Personally, I like the risk adjustment idea conceptually. As I understand it, Germany uses 80 different metrics to measure actuarial risk. Premiums in Germany, though, are paid into a Central Fund which then distributes premiums to individual sickness funds (insurers) with risk adjustment payments made later on an as needed basis.
An industry funded reinsurance pool might also be useful for the longer term. I would view that as similar to the mutual aid pacts electric utilities participate in to access help from other utilities to restore power after storms.
The risk corridors can and probably should be ended after their scheduled three year life expires.
Hardly refutes my point.
Try that line of thought with your auto underwriter, after you’ve been tagged with a couple of speeding violations and a DUI.
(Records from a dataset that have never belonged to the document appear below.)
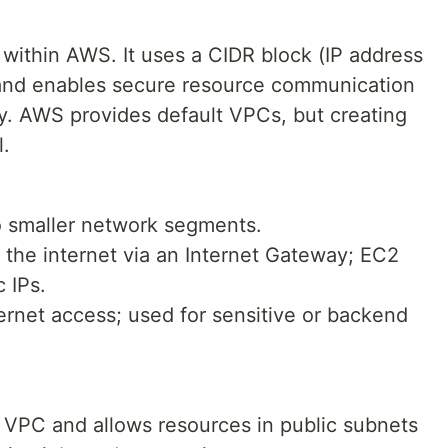
 within AWS. It uses a CIDR block (IP address
 and enables secure resource communication
y. AWS provides default VPCs, but creating
l.
o smaller network segments.
 the internet via an Internet Gateway; EC2
 IPs.
ternet access; used for sensitive or backend
 VPC and allows resources in public subnets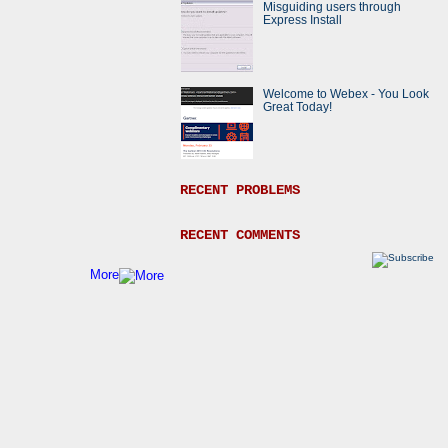
Misguiding users through
Express Install
Welcome to Webex - You Look
Great Today!
RECENT PROBLEMS
RECENT COMMENTS
More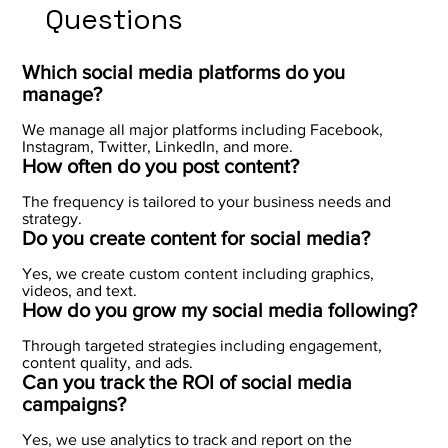
Questions
Which social media platforms do you
manage?
We manage all major platforms including Facebook,
Instagram, Twitter, LinkedIn, and more.
How often do you post content?
The frequency is tailored to your business needs and
strategy.
Do you create content for social media?
Yes, we create custom content including graphics,
videos, and text.
How do you grow my social media following?
Through targeted strategies including engagement,
content quality, and ads.
Can you track the ROI of social media
campaigns?
Yes, we use analytics to track and report on the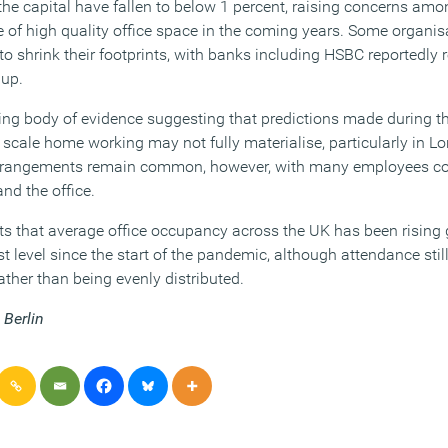
 the capital have fallen to below 1 percent, raising concerns a
e of high quality office space in the coming years. Some organis
 to shrink their footprints, with banks including HSBC reportedly
 up.
wing body of evidence suggesting that predictions made during 
 scale home working may not fully materialise, particularly in Lo
rrangements remain common, however, with many employees con
nd the office.
s that average office occupancy across the UK has been rising
st level since the start of the pandemic, although attendance stil
ather than being evenly distributed.
 Berlin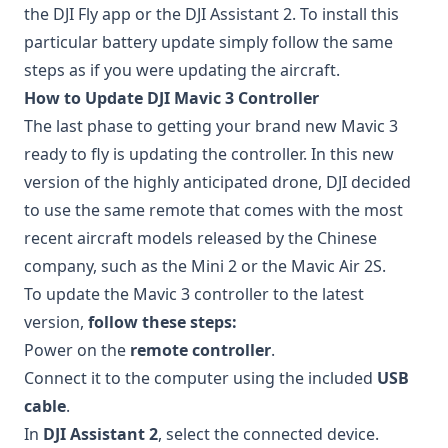
the DJI Fly app or the DJI Assistant 2. To install this
particular battery update simply follow the same
steps as if you were updating the aircraft.
How to Update DJI Mavic 3 Controller
The last phase to getting your brand new Mavic 3
ready to fly is updating the controller. In this new
version of the highly anticipated drone, DJI decided
to use the same remote that comes with the most
recent aircraft models released by the Chinese
company, such as the Mini 2 or the Mavic Air 2S.
To update the Mavic 3 controller to the latest
version,
follow these steps:
Power on the
remote controller
.
Connect it to the computer using the included
USB
cable
.
In
DJI Assistant 2
, select the connected device.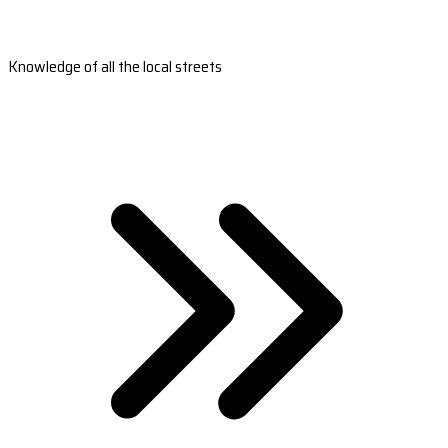
Knowledge of all the local streets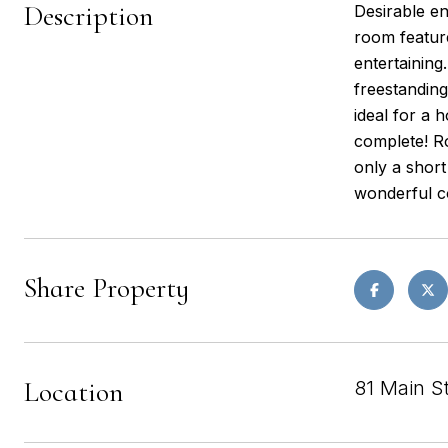
Description
Desirable en
room feature
entertainin
freestanding
ideal for a 
complete! Ro
only a shor
wonderful co
Share Property
Location
81 Main S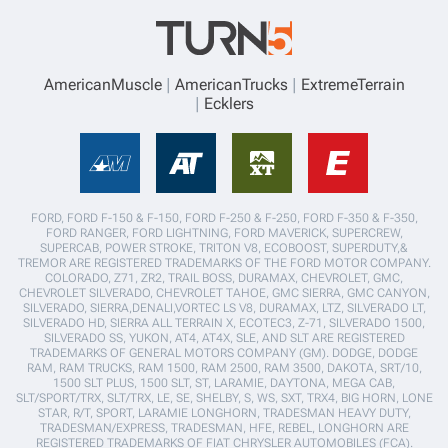
AmericanMuscle
AmericanTrucks
ExtremeTerrain
Ecklers
FORD, FORD F-150 & F-150, FORD F-250 & F-250, FORD F-350 & F-350,
FORD RANGER, FORD LIGHTNING, FORD MAVERICK, SUPERCREW,
SUPERCAB, POWER STROKE, TRITON V8, ECOBOOST, SUPERDUTY,&
TREMOR ARE REGISTERED TRADEMARKS OF THE FORD MOTOR COMPANY.
COLORADO, Z71, ZR2, TRAIL BOSS, DURAMAX, CHEVROLET, GMC,
CHEVROLET SILVERADO, CHEVROLET TAHOE, GMC SIERRA, GMC CANYON,
SILVERADO, SIERRA,DENALI,VORTEC LS V8, DURAMAX, LTZ, SILVERADO LT,
SILVERADO HD, SIERRA ALL TERRAIN X, ECOTEC3, Z-71, SILVERADO 1500,
SILVERADO SS, YUKON, AT4, AT4X, SLE, AND SLT ARE REGISTERED
TRADEMARKS OF GENERAL MOTORS COMPANY (GM). DODGE, DODGE
RAM, RAM TRUCKS, RAM 1500, RAM 2500, RAM 3500, DAKOTA, SRT/10,
1500 SLT PLUS, 1500 SLT, ST, LARAMIE, DAYTONA, MEGA CAB,
SLT/SPORT/TRX, SLT/TRX, LE, SE, SHELBY, S, WS, SXT, TRX4, BIG HORN, LONE
STAR, R/T, SPORT, LARAMIE LONGHORN, TRADESMAN HEAVY DUTY,
TRADESMAN/EXPRESS, TRADESMAN, HFE, REBEL, LONGHORN ARE
REGISTERED TRADEMARKS OF FIAT CHRYSLER AUTOMOBILES (FCA).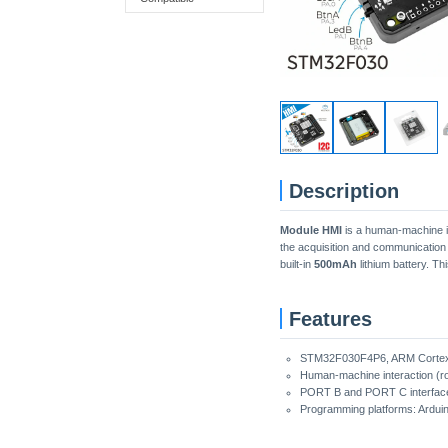
Description
Module HMI
is a human-machine i
the acquisition and communication
built-in
500mAh
lithium battery. Th
Features
STM32F030F4P6, ARM Cortex
Human-machine interaction (ro
PORT B and PORT C interfac
Programming platforms: Ardui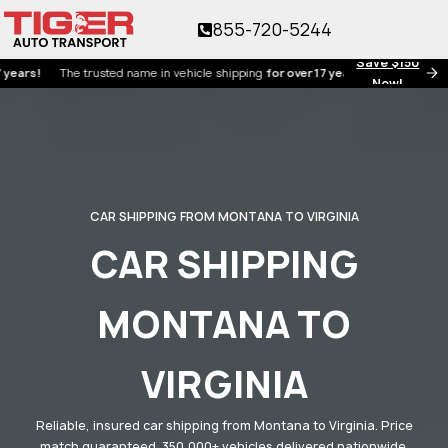
855-720-5244
Save $150
The trusted name in vehicle shipping
for over 17 years!
Now!
CAR SHIPPING FROM MONTANA TO VIRGINIA
CAR SHIPPING
MONTANA TO
VIRGINIA
Reliable, insured car shipping from Montana to Virginia. Price
match guaranteed. 350,000+ vehicles delivered nationwide.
Insurance IS redistribution.
Obamacare is so central to the polarizing theme of “redistribution” that I suspect rational dialogue is no longer possible here. As many see it, a select group of worker bees, those without benefit of group insurance, were singled out here to carry the load for a multitude of those who couldn’t afford or qualify for insurance. The lack of transparency with which this hive was put together is an exacerbating factor. Heart-warming anecdotes about the joys of the subsidized isn’t going to neutralize the resentment of our “worker bees.” Although their number is relatively small, the uproar has been great. I expect the ambrosia to hit the fan when it sinks in on the far greater number of employees of small businesses what lies in store for them. There will also be a great outcry about “bailing out insurance companies” when they seek their due under the reinsurance agreements. No quarter will be given here. I don’t expect the employer mandate to be enforced.
Excellent post, thanks.
This is more or less exactly the kind of program that European countries put in play when they have invited private insurers to supply universal health care.
In the Swiss or German or Dutch versions, I believe that any insurer which cherry picks good risks actually sends some of their profits to the less adept insurers.
That would be rather a stretch for the USA.
Anyways, I think that Charles Krauthammer and other Repubs are already out to cancel the reinsurance program outlined here.
Look out if that happens after the 2014 elections!